AstonRep: Les Liaisons Dangereuses
This play was adapted from an 18th century French novel that displayed the decadence and arrogance of the aristocracy just before the 1789 Revolution. AstonRep made a gutsy move in taking it on and for the most part, it’s a decent production in the smaller space at Raven Theater. However, the director for some reason decided to set it in 1917 Russia, before that revolution. On the surface, that could add an interesting political twist to the production, except the execution wasn’t carried out very well. It’s still 18th century France in costuming and setting with a few Russian touches. Here’s my review, which notes the memorable 1988 film, Dangerous Liaisons starring John Malkovich, from the same literary source. The AstonRep show runs until June 21.
One lovely film: Clouds of Sils Maria (2014, 124 minutes)
Clouds is an interesting, complex and beautifully filmed story about art, aging and celebrity. Olivier Assayas directs this film, which stars Juliette Binoche and Kristen Stewart. Here’s my mini-review on Letterboxd. Yorick Le Saux’s cinematography of the Swiss Alps is incredibly beautiful. I gave it four stars out of five. It’s in theaters now.
Kafkaesque comedy by Martin Scorcese: After Hours (1985, 97 minutes)
After Hours is 12 nightmare hours in the life of Paul, a word-processor in 1980s New York. Paul’s interest in getting acquainted with a pretty girl in Soho turns into a nightlong quest to just get home. His $20 bill blows out a taxi window, then he can’t take the subway because the fare increased an hour ago. He’s seduced by women, taken for a burglar, chased through the streets by a mob, and encased in a paper-mache sculpture. Is it Kafkaesque? Yes and it’s hilariously funny. It has a film noir quality too. It’s available on DVD.
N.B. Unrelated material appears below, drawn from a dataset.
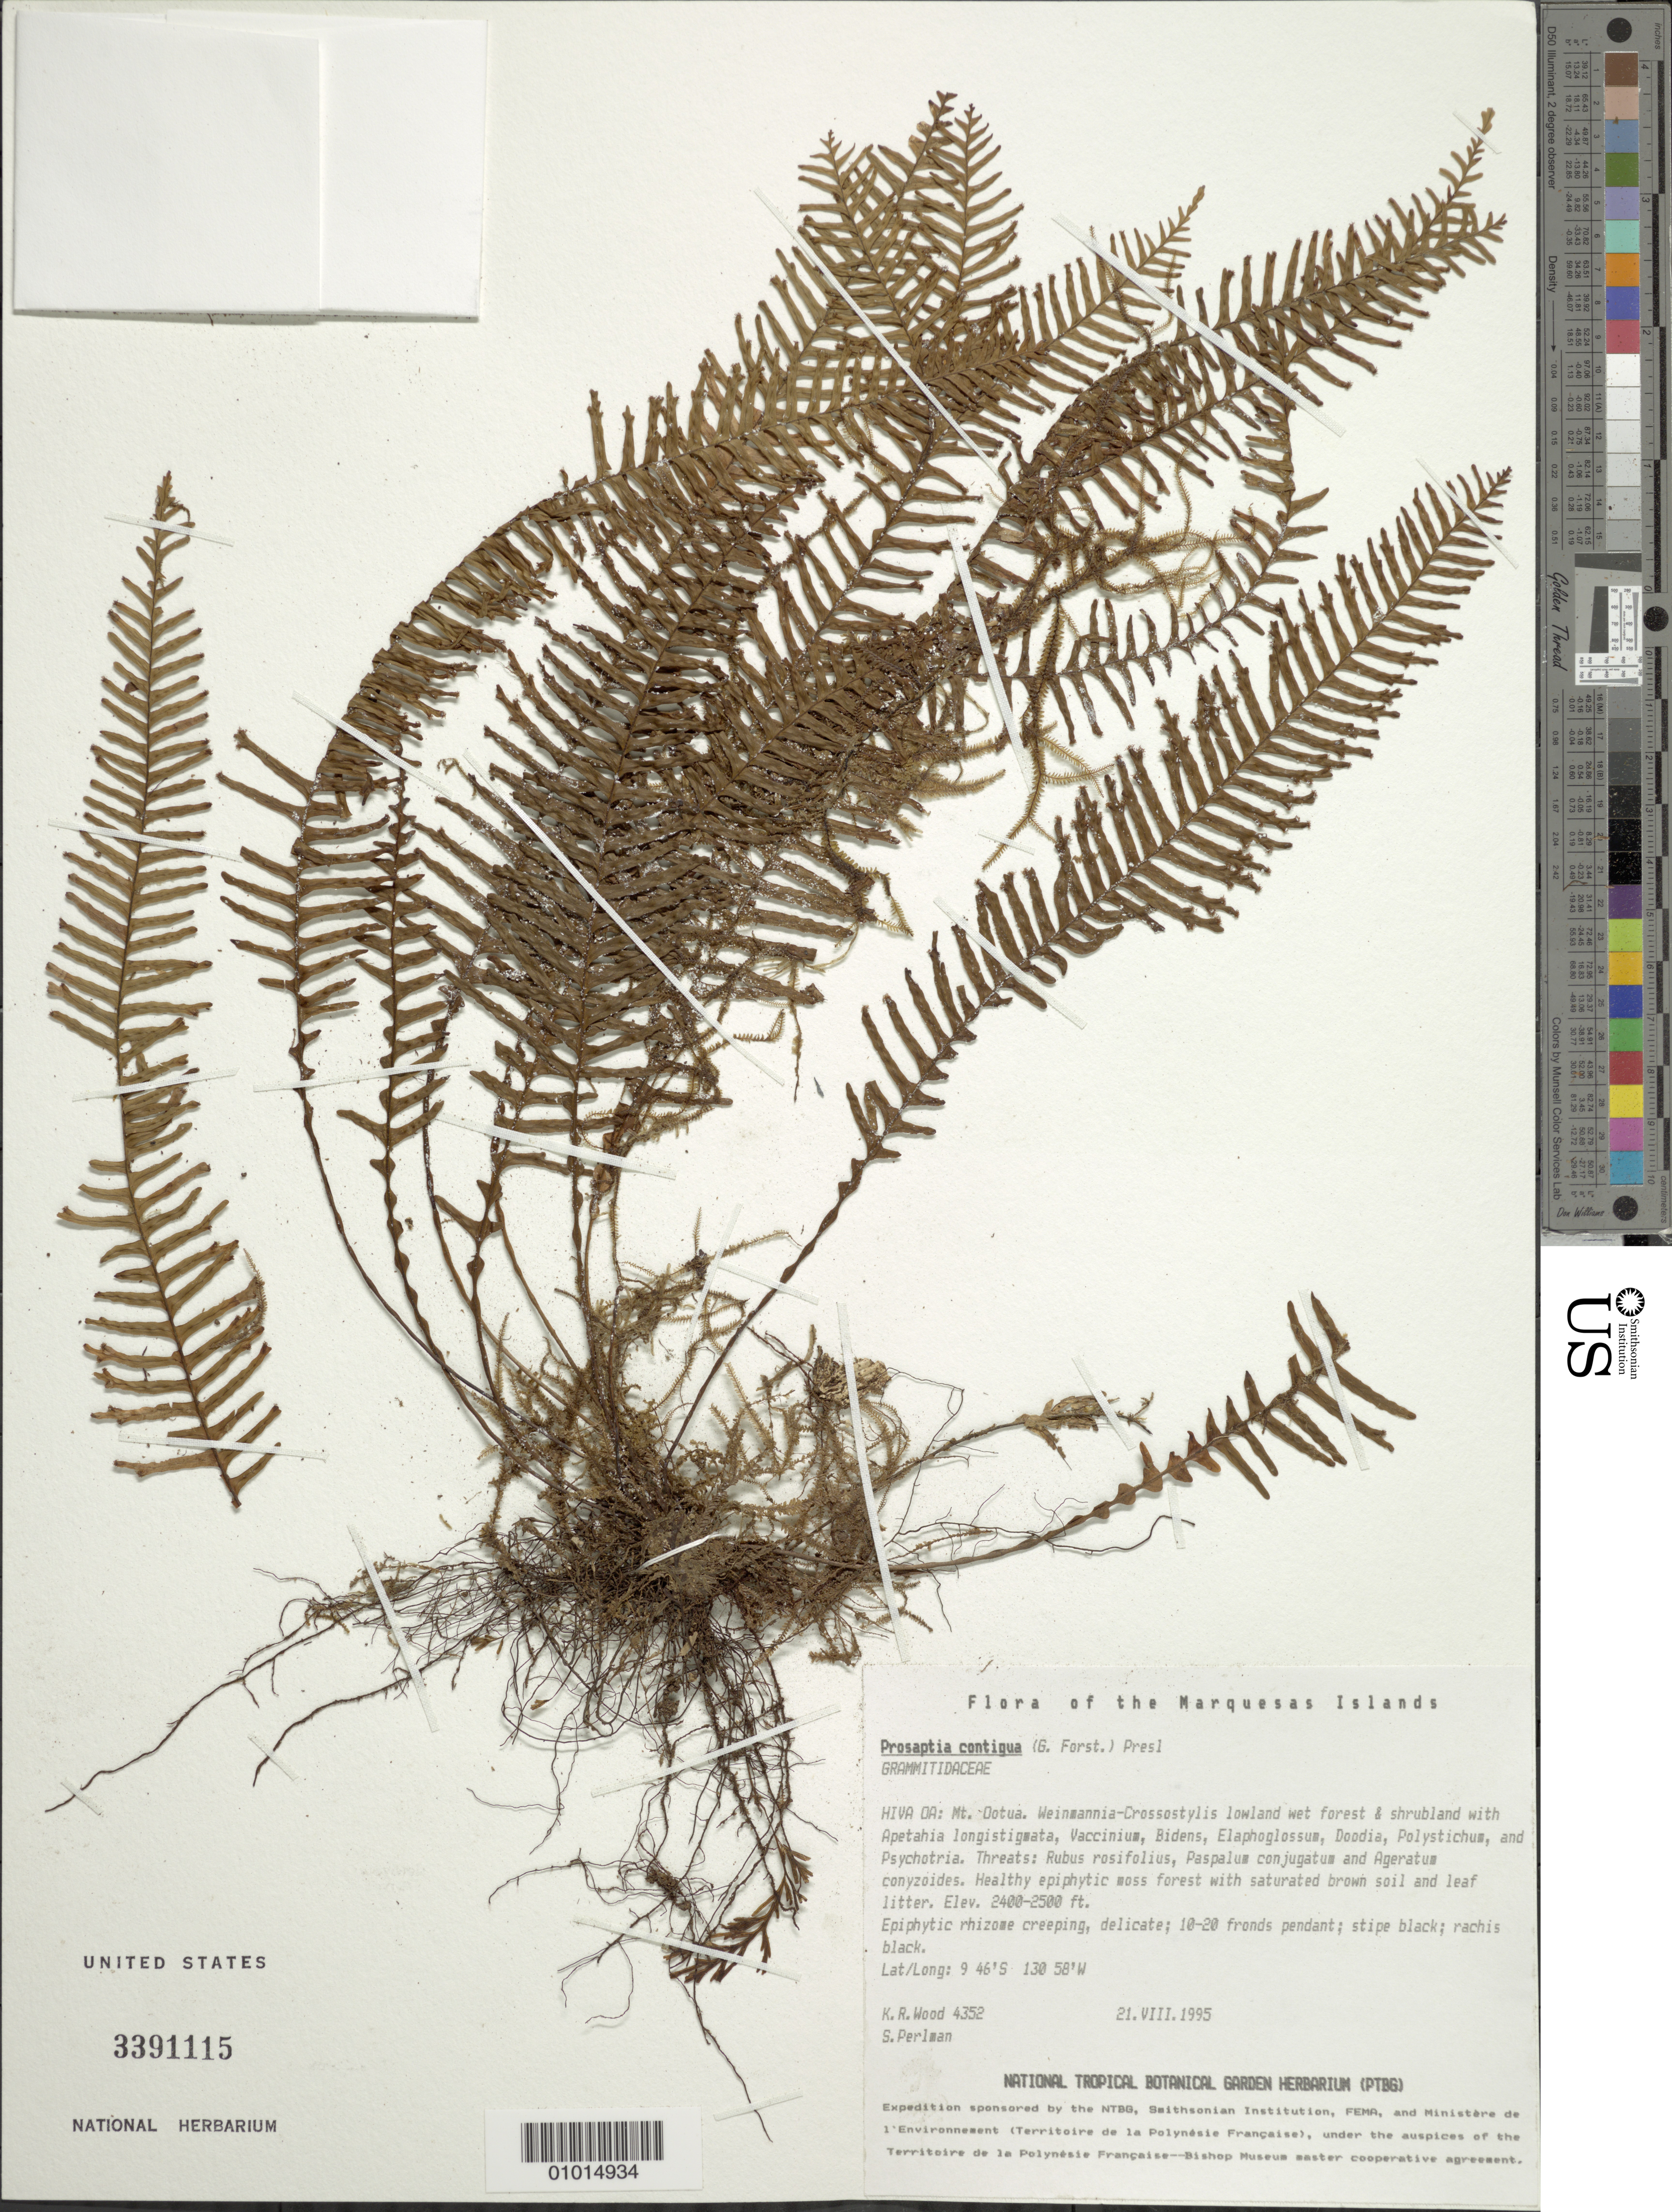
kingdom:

The hardest working musician….
As I write this, I’m listening to and half watching a June 2009 Bruce Springsteen concert, London Calling: Live in Hyde Park in London. It’s relevant here (but when isn’t Springsteen relevant?) because his music celebrates and mourns for the working class (and he’s the hardest working musician I know). When Bruce comes out on stage in the afternoon in bright sunlight, he’s wearing a light gray-green shirt with jeans and motorcycle boots. By the time he’s singing “Night” (“you work 9 to 5 and somehow you survive until the night”), the third song on the setlist, his shirt is dark with sweat all around his arms and shoulders.
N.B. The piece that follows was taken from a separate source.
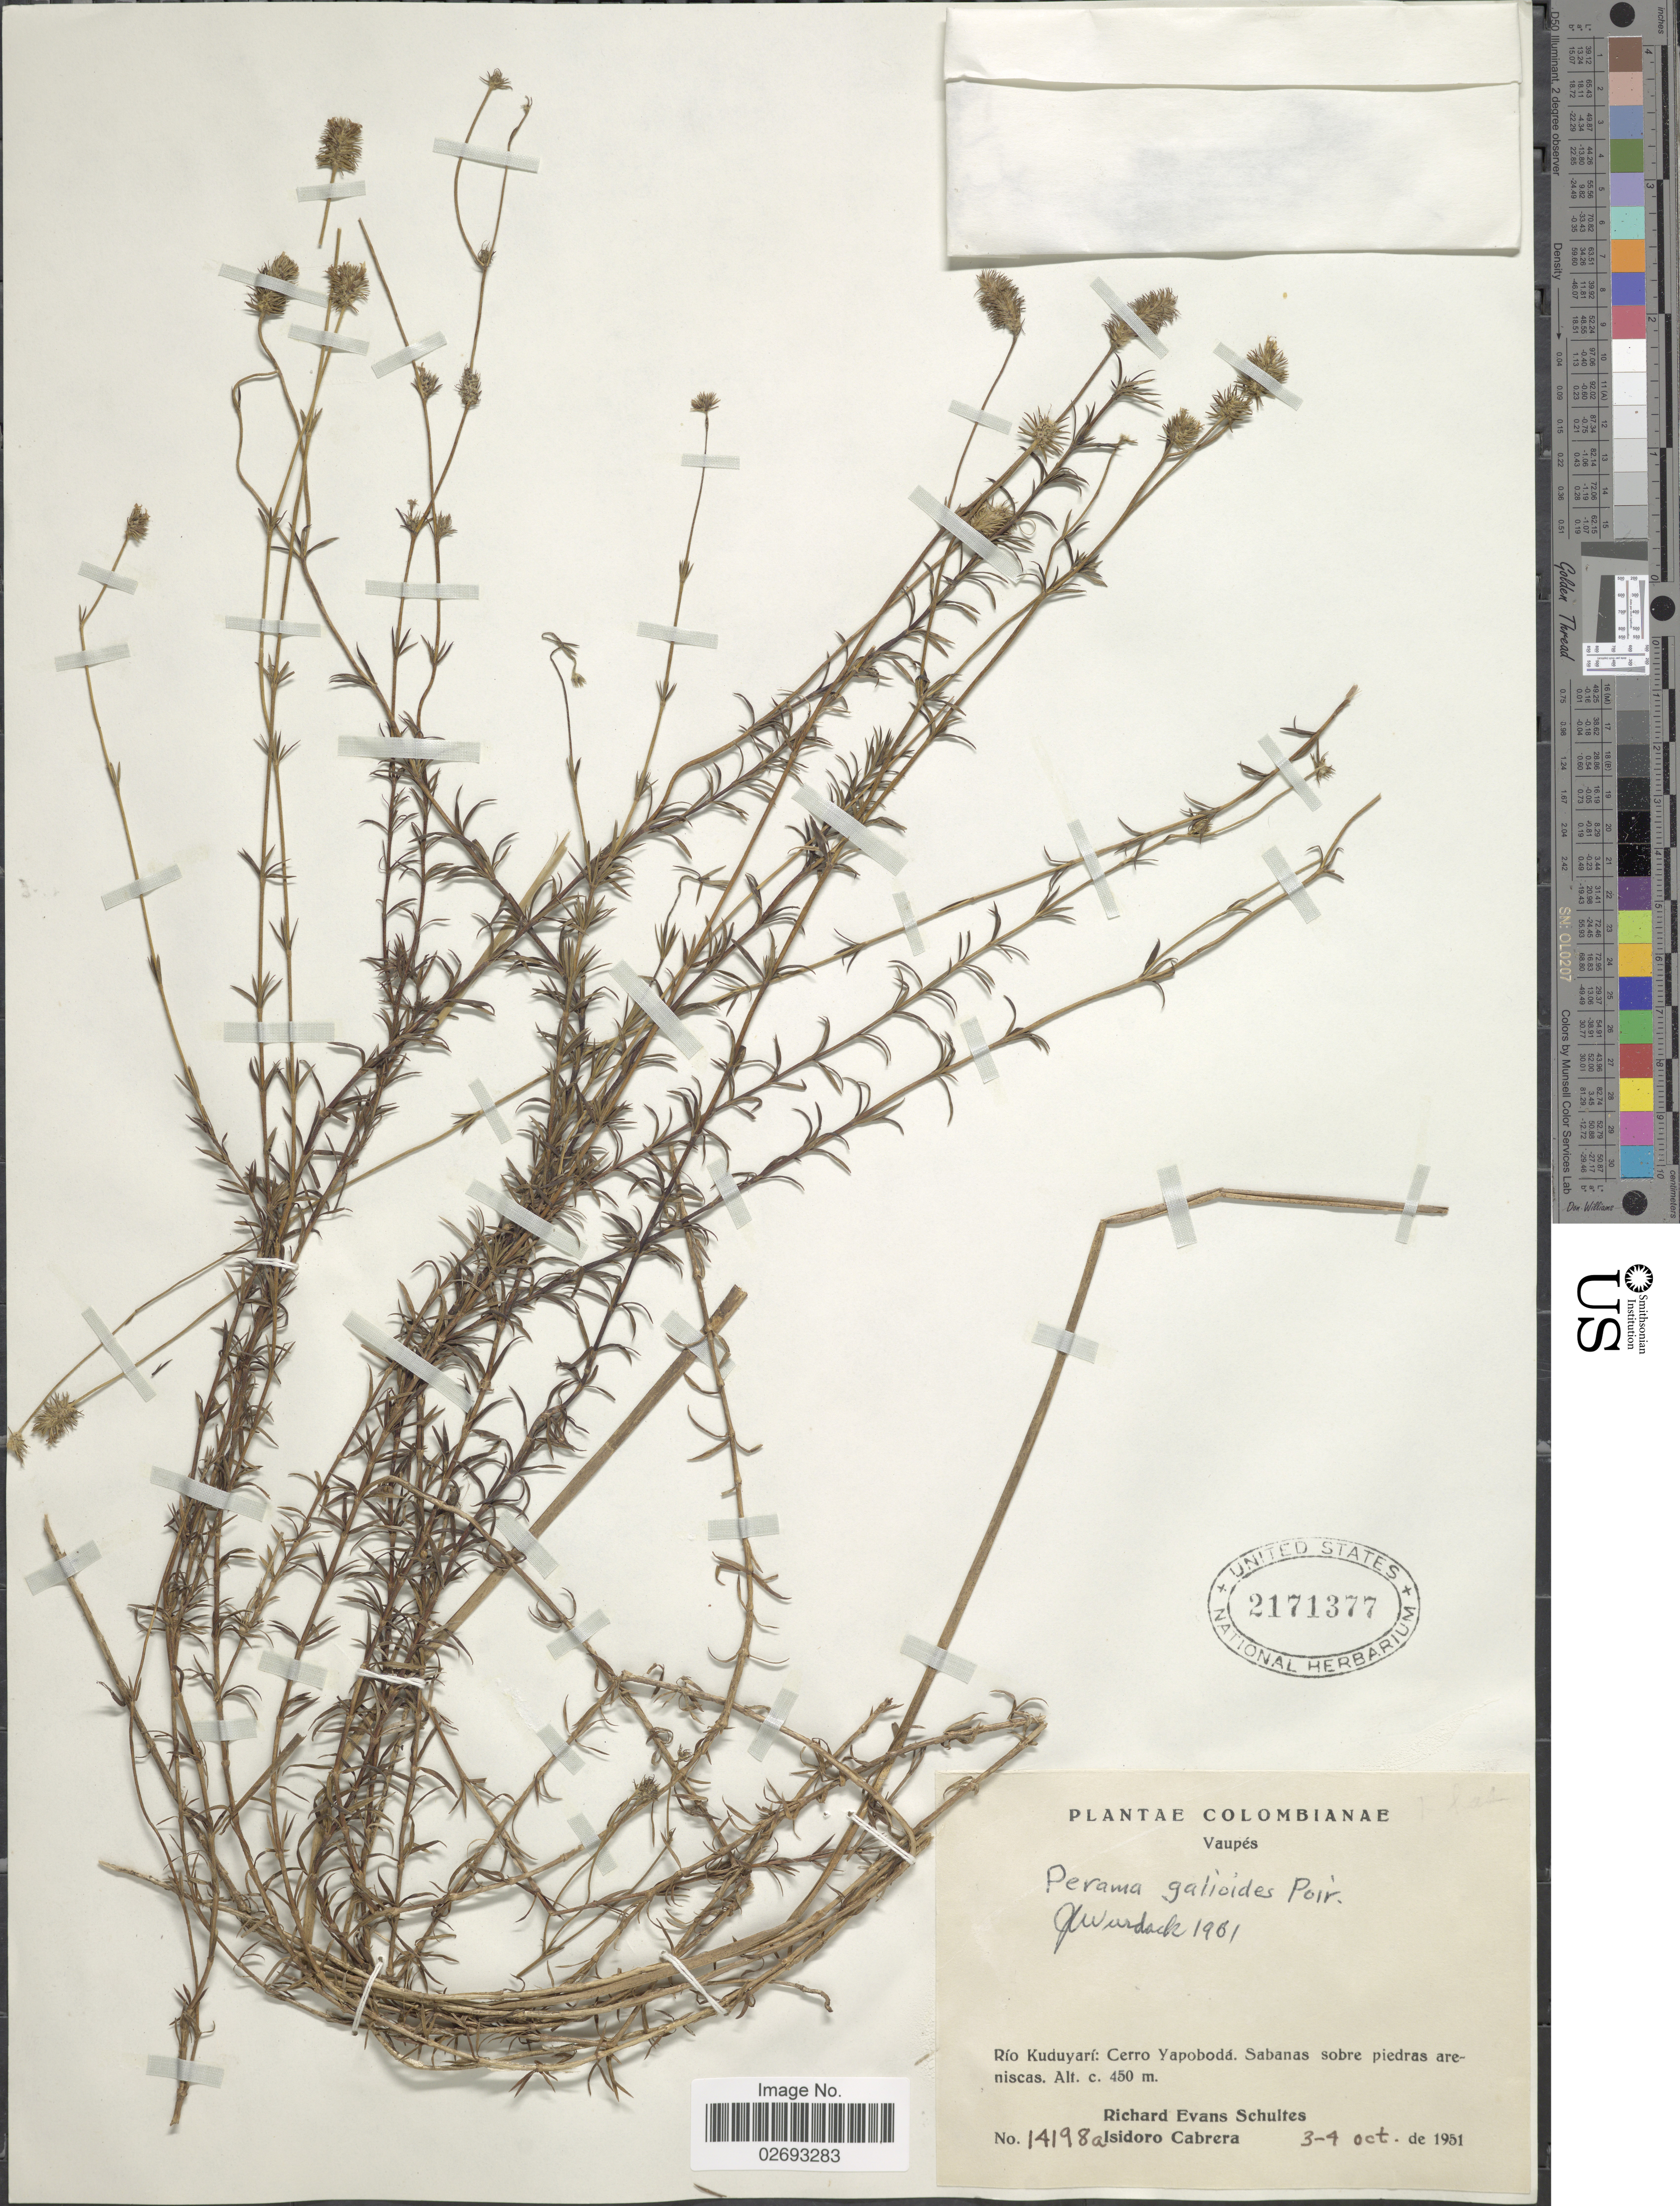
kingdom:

Three songs later, he’s singing “Johnny 99” (a guy who loses his job and gets in bad trouble), and now his shirt is half dark and half light and his hair is soaked with sweat. (If you’ve never seen a Springsteen concert, I have to tell you that he doesn’t just stand in front of a microphone and sing. He’s all over the stage, down on the platform in front of the crowd in the pit. Sometimes he does a backbend off the microphone and at least once he jumps up on the piano to dance. And by the ninth song, “Youngstown,” a labor anthem, the shirt is fully soaked and dark with sweat and it’s dusk at Hyde Park.
But he’s only one-third through the concert, which goes on for hours more. The DVD is almost three hours but he performed for much longer. You can get a feeling for the flow of the concert and the madness of a Springsteen crowd from this trailer. (The guy who joins him near the end for “No Surrender” is Brian Fallon of Gaslight Anthem.)